Can you rewrite the entries below, replacing every "rangeland" with "grassland" and keeping everything else the same?

- - - - - - -

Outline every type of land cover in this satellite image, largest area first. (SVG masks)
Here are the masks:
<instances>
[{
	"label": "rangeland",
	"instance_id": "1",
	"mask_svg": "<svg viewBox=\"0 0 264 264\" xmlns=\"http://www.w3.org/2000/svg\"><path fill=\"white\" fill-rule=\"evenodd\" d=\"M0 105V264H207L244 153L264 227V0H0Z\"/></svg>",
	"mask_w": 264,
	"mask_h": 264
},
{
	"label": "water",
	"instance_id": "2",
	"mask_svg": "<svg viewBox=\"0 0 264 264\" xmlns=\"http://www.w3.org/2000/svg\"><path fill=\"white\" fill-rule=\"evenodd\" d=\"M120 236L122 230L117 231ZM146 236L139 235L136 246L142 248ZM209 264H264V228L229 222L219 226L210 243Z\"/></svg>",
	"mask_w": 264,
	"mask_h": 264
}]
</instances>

- - - - - - -

◆ **WRITTEN SOLUTION**
Outline every type of land cover in this satellite image, largest area first. (SVG masks)
Here are the masks:
<instances>
[{
	"label": "grassland",
	"instance_id": "1",
	"mask_svg": "<svg viewBox=\"0 0 264 264\" xmlns=\"http://www.w3.org/2000/svg\"><path fill=\"white\" fill-rule=\"evenodd\" d=\"M0 105V264H207L244 153L264 227V0H0Z\"/></svg>",
	"mask_w": 264,
	"mask_h": 264
},
{
	"label": "water",
	"instance_id": "2",
	"mask_svg": "<svg viewBox=\"0 0 264 264\" xmlns=\"http://www.w3.org/2000/svg\"><path fill=\"white\" fill-rule=\"evenodd\" d=\"M120 236L122 230L117 231ZM146 236L139 235L136 246L142 248ZM209 264H264V228L229 222L219 226L210 243Z\"/></svg>",
	"mask_w": 264,
	"mask_h": 264
}]
</instances>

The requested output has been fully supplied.